TASK DIRECTIONS:
From the entries, copy every line that carries the string "რომელიც".

SUPPLIED INFORMATION:
☆ ☆ ☆

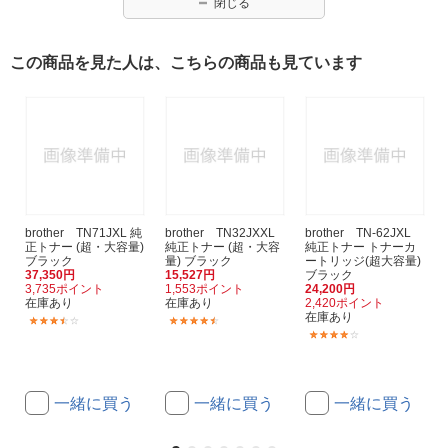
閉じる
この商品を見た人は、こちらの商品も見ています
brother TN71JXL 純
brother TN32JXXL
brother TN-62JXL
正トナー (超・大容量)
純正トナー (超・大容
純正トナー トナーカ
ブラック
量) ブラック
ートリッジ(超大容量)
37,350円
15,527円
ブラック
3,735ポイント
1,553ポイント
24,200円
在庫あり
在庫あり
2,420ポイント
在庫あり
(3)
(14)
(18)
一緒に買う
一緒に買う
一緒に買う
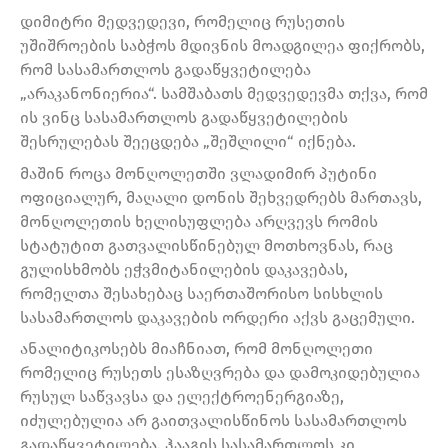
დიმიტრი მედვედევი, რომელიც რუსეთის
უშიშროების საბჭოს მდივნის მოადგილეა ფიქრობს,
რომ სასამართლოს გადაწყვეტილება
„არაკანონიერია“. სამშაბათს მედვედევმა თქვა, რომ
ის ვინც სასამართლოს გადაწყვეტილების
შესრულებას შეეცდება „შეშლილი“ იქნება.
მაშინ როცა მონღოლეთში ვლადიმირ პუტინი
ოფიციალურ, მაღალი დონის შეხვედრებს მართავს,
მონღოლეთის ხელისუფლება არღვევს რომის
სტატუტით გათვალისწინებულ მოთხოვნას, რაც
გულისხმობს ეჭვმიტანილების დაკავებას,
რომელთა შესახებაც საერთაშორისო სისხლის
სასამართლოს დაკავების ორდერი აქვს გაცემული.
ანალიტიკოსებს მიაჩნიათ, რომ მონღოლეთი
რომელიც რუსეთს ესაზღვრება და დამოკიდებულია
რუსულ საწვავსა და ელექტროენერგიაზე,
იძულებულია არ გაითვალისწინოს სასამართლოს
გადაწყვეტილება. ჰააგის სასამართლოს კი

☆ ☆ ☆

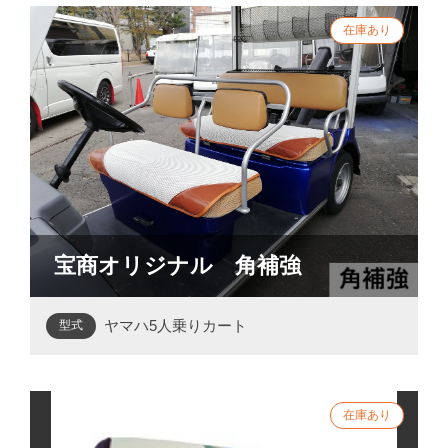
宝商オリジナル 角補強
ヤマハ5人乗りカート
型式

☆ ☆ ☆

SOLUTION:
დიმიტრი მედვედევი, რომელიც რუსეთის
რომელიც რუსეთს ესაზღვრება და დამოკიდებულია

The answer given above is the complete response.